→ Record set:

┌──

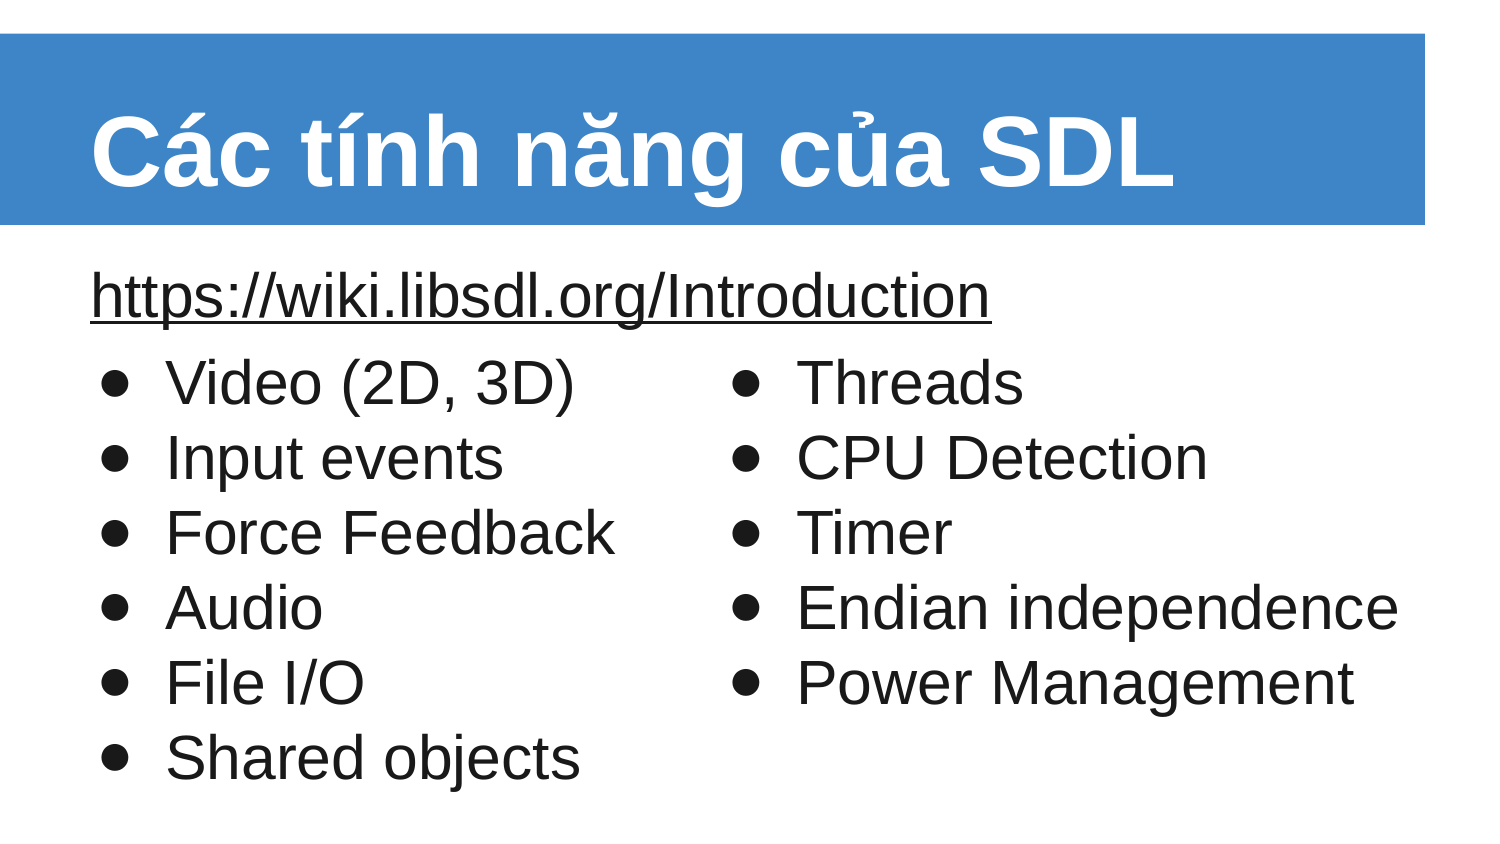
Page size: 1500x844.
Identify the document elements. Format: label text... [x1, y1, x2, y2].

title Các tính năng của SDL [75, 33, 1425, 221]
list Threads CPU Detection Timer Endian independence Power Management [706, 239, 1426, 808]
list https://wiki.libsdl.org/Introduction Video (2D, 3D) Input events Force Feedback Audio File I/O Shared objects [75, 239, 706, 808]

└──
┌──

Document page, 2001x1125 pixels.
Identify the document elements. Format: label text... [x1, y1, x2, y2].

└──
┌──

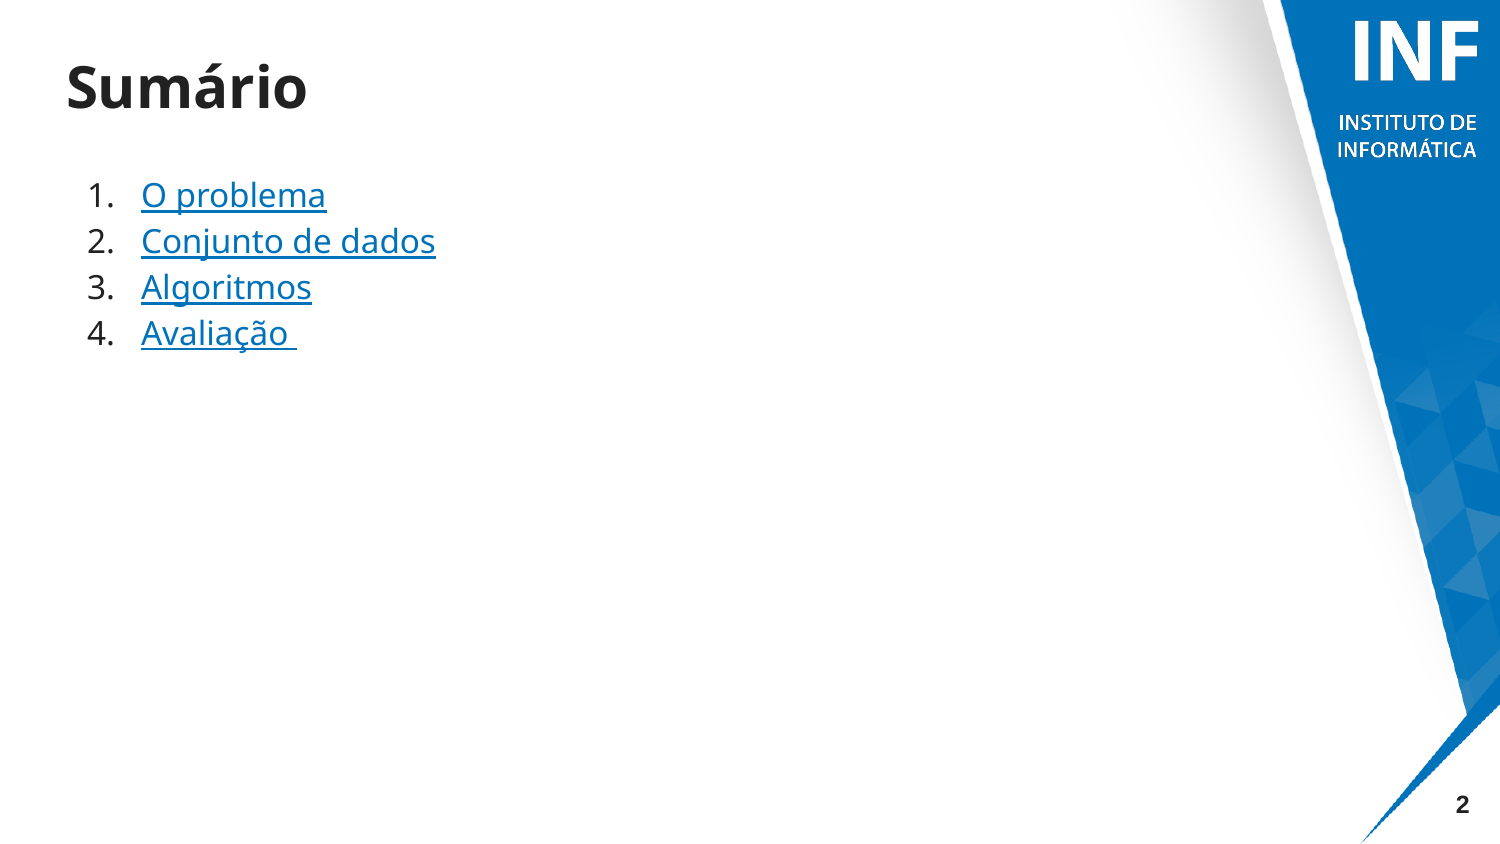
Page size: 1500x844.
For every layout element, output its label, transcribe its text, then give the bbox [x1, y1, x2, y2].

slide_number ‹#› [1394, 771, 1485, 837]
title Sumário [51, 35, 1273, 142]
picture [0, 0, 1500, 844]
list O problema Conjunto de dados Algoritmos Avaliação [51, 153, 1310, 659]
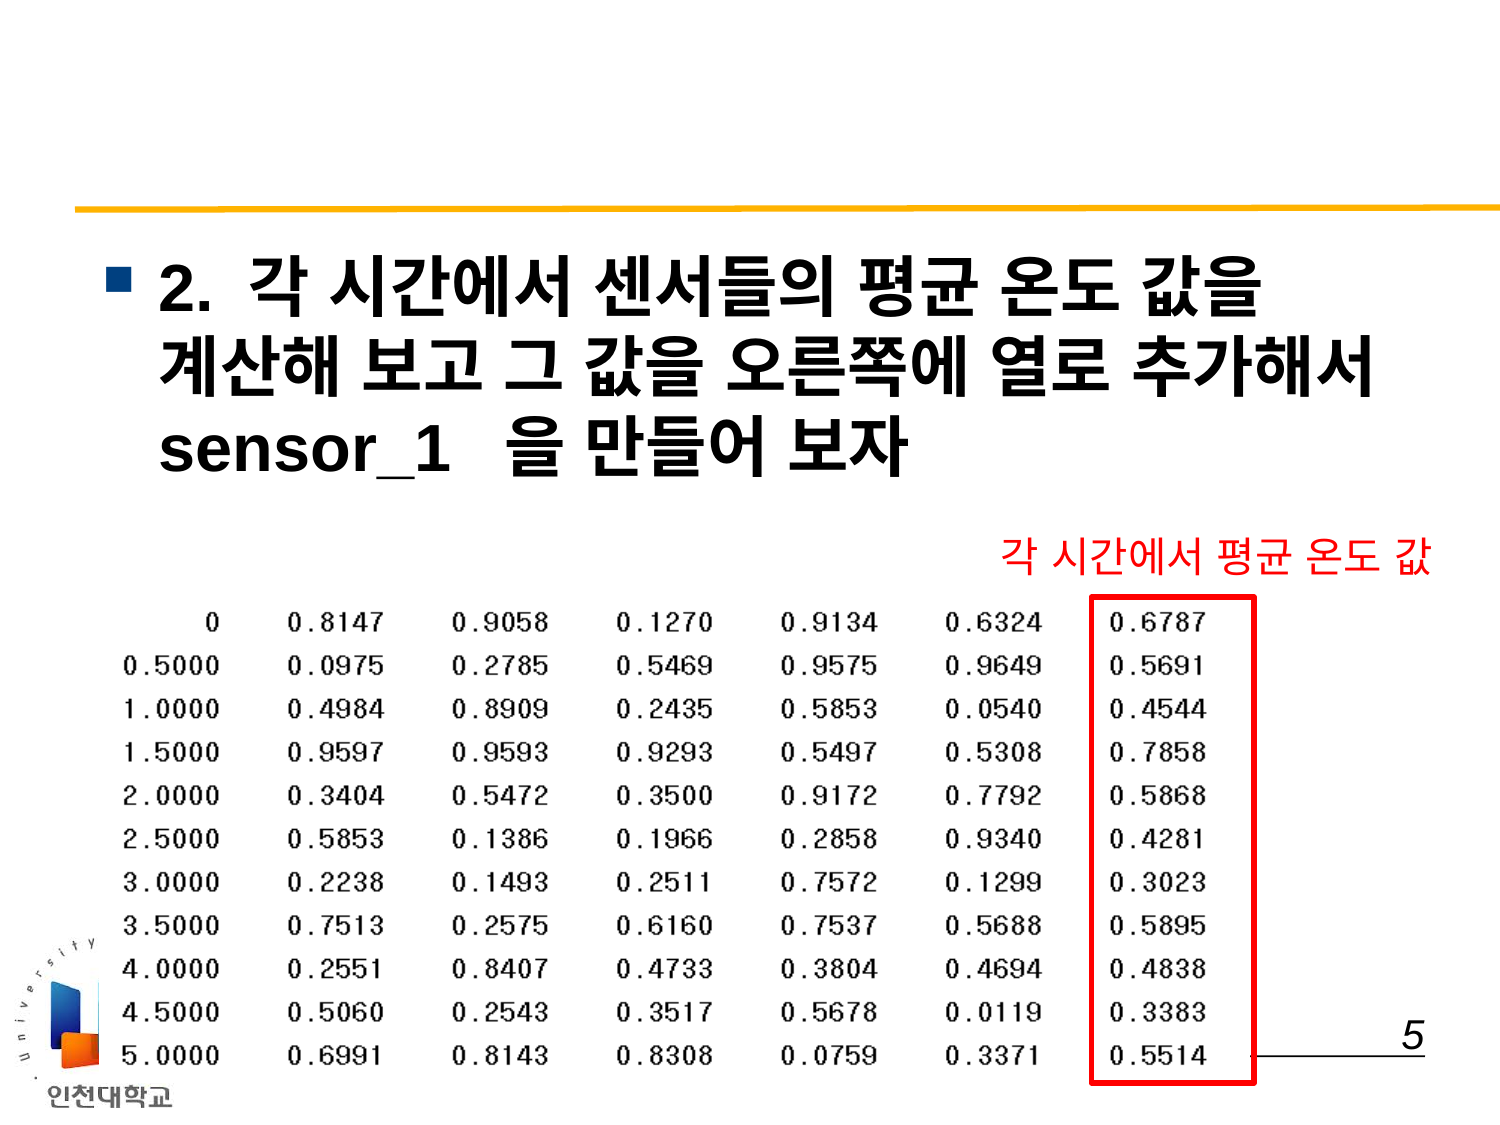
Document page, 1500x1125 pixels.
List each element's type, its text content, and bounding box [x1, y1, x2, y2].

└──

→ Required work: Copy each line from the data that features the string "pixels".

→ Solution to this problem:
Document page, 2001x1125 pixels.
Document page, 1500x1125 pixels.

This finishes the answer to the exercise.